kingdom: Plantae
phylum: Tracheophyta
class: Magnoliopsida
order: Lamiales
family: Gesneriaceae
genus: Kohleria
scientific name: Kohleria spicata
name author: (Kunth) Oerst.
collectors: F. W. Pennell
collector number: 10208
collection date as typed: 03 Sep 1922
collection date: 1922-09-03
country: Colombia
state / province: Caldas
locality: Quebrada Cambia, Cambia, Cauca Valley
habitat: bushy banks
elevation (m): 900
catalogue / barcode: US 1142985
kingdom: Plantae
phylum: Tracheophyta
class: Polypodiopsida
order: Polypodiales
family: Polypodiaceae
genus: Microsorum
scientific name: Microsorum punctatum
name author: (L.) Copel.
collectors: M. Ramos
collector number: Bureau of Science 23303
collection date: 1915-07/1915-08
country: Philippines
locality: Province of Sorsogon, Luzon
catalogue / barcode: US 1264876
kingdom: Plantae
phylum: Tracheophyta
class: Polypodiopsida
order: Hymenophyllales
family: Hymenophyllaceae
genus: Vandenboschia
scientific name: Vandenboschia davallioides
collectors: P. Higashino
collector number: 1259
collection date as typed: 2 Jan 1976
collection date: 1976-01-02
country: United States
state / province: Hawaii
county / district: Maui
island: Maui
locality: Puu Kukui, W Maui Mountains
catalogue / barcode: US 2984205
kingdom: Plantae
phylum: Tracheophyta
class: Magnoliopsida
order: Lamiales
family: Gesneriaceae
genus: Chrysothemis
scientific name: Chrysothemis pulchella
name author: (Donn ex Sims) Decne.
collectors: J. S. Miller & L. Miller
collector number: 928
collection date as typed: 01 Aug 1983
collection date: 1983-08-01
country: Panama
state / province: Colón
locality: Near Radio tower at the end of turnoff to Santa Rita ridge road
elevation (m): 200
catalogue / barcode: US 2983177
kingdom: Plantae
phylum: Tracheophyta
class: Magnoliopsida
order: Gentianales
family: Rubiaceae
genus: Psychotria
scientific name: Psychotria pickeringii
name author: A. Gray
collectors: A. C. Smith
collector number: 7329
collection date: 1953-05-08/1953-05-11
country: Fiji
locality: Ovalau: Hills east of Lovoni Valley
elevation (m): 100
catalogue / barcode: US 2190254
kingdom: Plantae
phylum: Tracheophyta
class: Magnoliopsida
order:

++++

What is asked: Count the lines of the items above that contain the string "typed", and reply with only that number.

Complete response: 3